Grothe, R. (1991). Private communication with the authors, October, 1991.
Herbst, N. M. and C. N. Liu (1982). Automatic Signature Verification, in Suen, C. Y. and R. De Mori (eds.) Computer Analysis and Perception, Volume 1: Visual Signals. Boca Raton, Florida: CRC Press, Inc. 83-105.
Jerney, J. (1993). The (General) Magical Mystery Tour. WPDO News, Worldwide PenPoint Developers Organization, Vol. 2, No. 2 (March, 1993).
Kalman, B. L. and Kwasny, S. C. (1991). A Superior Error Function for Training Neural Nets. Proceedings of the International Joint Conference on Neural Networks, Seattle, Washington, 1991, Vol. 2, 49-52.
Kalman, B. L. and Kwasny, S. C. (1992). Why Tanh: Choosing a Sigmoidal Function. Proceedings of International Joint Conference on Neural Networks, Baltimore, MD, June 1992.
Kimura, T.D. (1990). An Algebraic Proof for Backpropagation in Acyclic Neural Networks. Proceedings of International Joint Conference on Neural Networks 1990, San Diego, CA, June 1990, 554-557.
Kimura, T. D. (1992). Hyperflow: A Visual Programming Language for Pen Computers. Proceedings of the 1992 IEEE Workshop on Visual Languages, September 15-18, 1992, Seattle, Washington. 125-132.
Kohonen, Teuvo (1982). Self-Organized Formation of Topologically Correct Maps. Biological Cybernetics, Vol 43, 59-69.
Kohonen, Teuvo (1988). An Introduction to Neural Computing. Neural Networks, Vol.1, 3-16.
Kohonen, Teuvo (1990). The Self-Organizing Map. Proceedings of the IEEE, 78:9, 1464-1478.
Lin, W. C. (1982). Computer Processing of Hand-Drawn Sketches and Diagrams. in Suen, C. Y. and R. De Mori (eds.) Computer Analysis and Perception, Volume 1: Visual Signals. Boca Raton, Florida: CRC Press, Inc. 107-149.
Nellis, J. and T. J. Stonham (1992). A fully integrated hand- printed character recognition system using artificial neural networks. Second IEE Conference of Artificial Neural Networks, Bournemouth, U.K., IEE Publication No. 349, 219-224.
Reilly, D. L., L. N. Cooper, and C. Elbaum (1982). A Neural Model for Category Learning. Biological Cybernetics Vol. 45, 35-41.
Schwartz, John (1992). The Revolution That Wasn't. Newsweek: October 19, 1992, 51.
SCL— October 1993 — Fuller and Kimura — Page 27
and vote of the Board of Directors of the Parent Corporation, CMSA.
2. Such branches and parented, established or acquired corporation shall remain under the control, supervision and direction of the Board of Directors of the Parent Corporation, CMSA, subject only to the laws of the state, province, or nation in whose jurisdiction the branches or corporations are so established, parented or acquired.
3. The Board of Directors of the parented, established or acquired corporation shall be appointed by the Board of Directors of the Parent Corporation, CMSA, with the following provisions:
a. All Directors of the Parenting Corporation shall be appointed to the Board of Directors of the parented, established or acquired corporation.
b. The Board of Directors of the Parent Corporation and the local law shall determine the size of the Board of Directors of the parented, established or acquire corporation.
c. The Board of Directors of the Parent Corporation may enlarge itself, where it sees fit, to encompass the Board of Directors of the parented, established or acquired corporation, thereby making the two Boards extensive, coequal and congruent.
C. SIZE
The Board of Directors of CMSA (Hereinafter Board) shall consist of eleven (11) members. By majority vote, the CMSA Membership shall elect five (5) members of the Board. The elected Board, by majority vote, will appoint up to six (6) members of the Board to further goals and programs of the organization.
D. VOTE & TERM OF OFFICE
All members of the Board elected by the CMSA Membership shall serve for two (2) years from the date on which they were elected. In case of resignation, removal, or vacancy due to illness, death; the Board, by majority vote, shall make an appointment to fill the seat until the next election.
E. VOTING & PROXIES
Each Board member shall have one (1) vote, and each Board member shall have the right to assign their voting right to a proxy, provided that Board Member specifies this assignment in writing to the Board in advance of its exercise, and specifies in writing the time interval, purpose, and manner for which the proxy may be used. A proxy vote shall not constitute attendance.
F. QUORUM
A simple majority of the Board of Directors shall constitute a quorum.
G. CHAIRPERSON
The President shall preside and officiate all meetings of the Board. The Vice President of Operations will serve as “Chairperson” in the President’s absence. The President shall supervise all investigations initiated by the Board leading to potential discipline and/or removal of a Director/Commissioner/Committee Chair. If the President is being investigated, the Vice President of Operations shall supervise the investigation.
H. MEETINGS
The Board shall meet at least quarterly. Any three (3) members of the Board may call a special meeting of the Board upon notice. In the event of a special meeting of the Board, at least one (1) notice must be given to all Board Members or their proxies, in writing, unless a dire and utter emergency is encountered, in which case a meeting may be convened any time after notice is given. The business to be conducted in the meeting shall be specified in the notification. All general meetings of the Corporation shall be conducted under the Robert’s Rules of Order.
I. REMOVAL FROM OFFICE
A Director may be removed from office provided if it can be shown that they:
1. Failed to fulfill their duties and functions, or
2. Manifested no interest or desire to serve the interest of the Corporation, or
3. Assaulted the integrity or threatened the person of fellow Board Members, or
-------------------------
- Problem description
Retype exactly, and only, the lines above from the one where "Kalman, B. L. and Kwasny, S. C. (1991)." occurs up to and including the one where "2. Such branches" occurs.

- Solution to this problem
Kalman, B. L. and Kwasny, S. C. (1991). A Superior Error Function for Training Neural Nets. Proceedings of the International Joint Conference on Neural Networks, Seattle, Washington, 1991, Vol. 2, 49-52.
Kalman, B. L. and Kwasny, S. C. (1992). Why Tanh: Choosing a Sigmoidal Function. Proceedings of International Joint Conference on Neural Networks, Baltimore, MD, June 1992.
Kimura, T.D. (1990). An Algebraic Proof for Backpropagation in Acyclic Neural Networks. Proceedings of International Joint Conference on Neural Networks 1990, San Diego, CA, June 1990, 554-557.
Kimura, T. D. (1992). Hyperflow: A Visual Programming Language for Pen Computers. Proceedings of the 1992 IEEE Workshop on Visual Languages, September 15-18, 1992, Seattle, Washington. 125-132.
Kohonen, Teuvo (1982). Self-Organized Formation of Topologically Correct Maps. Biological Cybernetics, Vol 43, 59-69.
Kohonen, Teuvo (1988). An Introduction to Neural Computing. Neural Networks, Vol.1, 3-16.
Kohonen, Teuvo (1990). The Self-Organizing Map. Proceedings of the IEEE, 78:9, 1464-1478.
Lin, W. C. (1982). Computer Processing of Hand-Drawn Sketches and Diagrams. in Suen, C. Y. and R. De Mori (eds.) Computer Analysis and Perception, Volume 1: Visual Signals. Boca Raton, Florida: CRC Press, Inc. 107-149.
Nellis, J. and T. J. Stonham (1992). A fully integrated hand- printed character recognition system using artificial neural networks. Second IEE Conference of Artificial Neural Networks, Bournemouth, U.K., IEE Publication No. 349, 219-224.
Reilly, D. L., L. N. Cooper, and C. Elbaum (1982). A Neural Model for Category Learning. Biological Cybernetics Vol. 45, 35-41.
Schwartz, John (1992). The Revolution That Wasn't. Newsweek: October 19, 1992, 51.
SCL— October 1993 — Fuller and Kimura — Page 27
and vote of the Board of Directors of the Parent Corporation, CMSA.
2. Such branches and parented, established or acquired corporation shall remain under the control, supervision and direction of the Board of Directors of the Parent Corporation, CMSA, subject only to the laws of the state, province, or nation in whose jurisdiction the branches or corporations are so established, parented or acquired.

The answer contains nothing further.